Thursday, February 19, 2009

A Business Proposition???

All is well on the financial front, however a teacher friend came to me with a business proposition that I have mulling over for the best couple of days. I think it is an excellent idea but the downside is I will lose a big chunk of my E fund.

So my friend would like for me to partner with her and open an early childcare/daycare center. My initial investment would be $10,000 for 35% ownership. We would also have to split the title of program director and work at the center 2-3 days a week from 3pm-6pm. The business plan seems solid, location is already zoned, and she is thinking about opening sometime around junish.

My concern is putting down $10,000 for only 35% ownership. Does that not seem right to you? If I am putting down $10,000 I want at least 40% ownership. Perhaps we could negotiate something like me investing $7000 for 30% ownership.

My second concern is my money being tied up for over six months with no return. The industry average for a day care center to reach profitability is 12 months (if we are lucky 7 months), however, in Philadelphia there is a waiting list at most day care centers.

This is a big risk...but this risk can change my life. From the projected income/expense it looks like I could bring in about $14000 gross my first year and then more and more the second and third year. There is the opportunity by year five for the business to grow to 2 more new center and etc. By then it should be all about the passive income!

Any advice or ideas??

until next time, think prosperous thoughts



The Monogamoney Duo said...

I would be careful ... even if there is a waiting list at daycare centers, people are cutting back and getting laid off ... if I had kids and got laid off, daycare would be one of the first expenses I cut. Not that it couldn't be a great business, but it is a huge risk and the projections could easily not come true. It's not that easy to open multiple locations, either. How much money is she putting up? If she is putting up 65% of the money then I think it's fair that she gets 65% ownership. But if she is putting up only as much as you, then I would forget it, or ask for 50% ownership, or at least 45% or something like that. It's not like she has this brilliant idea that no one else could have thought of. You could easily open a daycare center on your own. Think about whether she's really bringing enough to the table to demand 65% ownership.

Fabulously Broke said...

I agree with Monogamoney.

If $10,000 is 35% ownership, then it's only fair she gets 65%.
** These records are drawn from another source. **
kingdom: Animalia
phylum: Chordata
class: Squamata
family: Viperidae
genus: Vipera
But you should be careful going into business with a friend (or even family member). You may end up feeling resentful, not knowing how it changes your relationship in terms of separating work and personal.. and times are not exactly fabulous right now that parents are working constantly and need daycare.

Couldn't you do something like a home daycare in that case, and have less overhead? I've heard of people starting up their own home businesses, and they just buy a couple of toys, snacks, keep the living room clean/safe and from 3-6 they watch the kids and play with them.

I also am concerned about the EF chunk being taken out at this time.

With that being said, if you think it's a good idea, then you should go with your gut instead of not doing it and regretting it for the rest of your life.

Tessie said...

Yes, I think I have to agree with the first two comments. I'd really think about it seriously. Usually partnerships with friends don't turn out husband did this and he ended up doing all the work, and contributing most of the funds! Well, we chalked that one up to live and learn. I'm all for entrepreneurship, but child care doesn't seem like a growth industry right now. Here in Dallas it is really going down the tubes. But I will say, if that is absolutely your passion, than that's another thing. But like The Monogamoney Duo says, you can do it yourself! I am really really leery of business partnerships with friends and family. In my own experience, I have never seen one that turned out well.

Small Budget, Big Style Chick said...

There is definitely a need for affordable childcare in Philly, but I would tread carefully in going through with business ventures with friends. If you do go through with it, spend the extra money and time to hammer out an agreement with a lawyer that will protect you legally.